• **OBJECTIVE**
Copy out every line of the data below word for word, without changing anything.
-=-=-
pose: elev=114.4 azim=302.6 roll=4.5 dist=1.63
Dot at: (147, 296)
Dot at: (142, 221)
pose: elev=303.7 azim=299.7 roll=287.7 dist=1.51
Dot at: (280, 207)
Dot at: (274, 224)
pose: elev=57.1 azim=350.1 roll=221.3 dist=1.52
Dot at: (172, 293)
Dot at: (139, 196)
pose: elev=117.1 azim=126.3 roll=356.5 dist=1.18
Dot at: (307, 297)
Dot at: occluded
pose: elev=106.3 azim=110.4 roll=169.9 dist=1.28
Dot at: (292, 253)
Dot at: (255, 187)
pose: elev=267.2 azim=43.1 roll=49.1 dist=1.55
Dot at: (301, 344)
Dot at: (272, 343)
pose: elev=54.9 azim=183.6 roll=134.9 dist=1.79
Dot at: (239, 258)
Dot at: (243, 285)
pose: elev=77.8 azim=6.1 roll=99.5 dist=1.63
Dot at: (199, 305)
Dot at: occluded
-=-=-
• **CORRECT ANSWER**
pose: elev=114.4 azim=302.6 roll=4.5 dist=1.63
Dot at: (147, 296)
Dot at: (142, 221)
pose: elev=303.7 azim=299.7 roll=287.7 dist=1.51
Dot at: (280, 207)
Dot at: (274, 224)
pose: elev=57.1 azim=350.1 roll=221.3 dist=1.52
Dot at: (172, 293)
Dot at: (139, 196)
pose: elev=117.1 azim=126.3 roll=356.5 dist=1.18
Dot at: (307, 297)
Dot at: occluded
pose: elev=106.3 azim=110.4 roll=169.9 dist=1.28
Dot at: (292, 253)
Dot at: (255, 187)
pose: elev=267.2 azim=43.1 roll=49.1 dist=1.55
Dot at: (301, 344)
Dot at: (272, 343)
pose: elev=54.9 azim=183.6 roll=134.9 dist=1.79
Dot at: (239, 258)
Dot at: (243, 285)
pose: elev=77.8 azim=6.1 roll=99.5 dist=1.63
Dot at: (199, 305)
Dot at: occluded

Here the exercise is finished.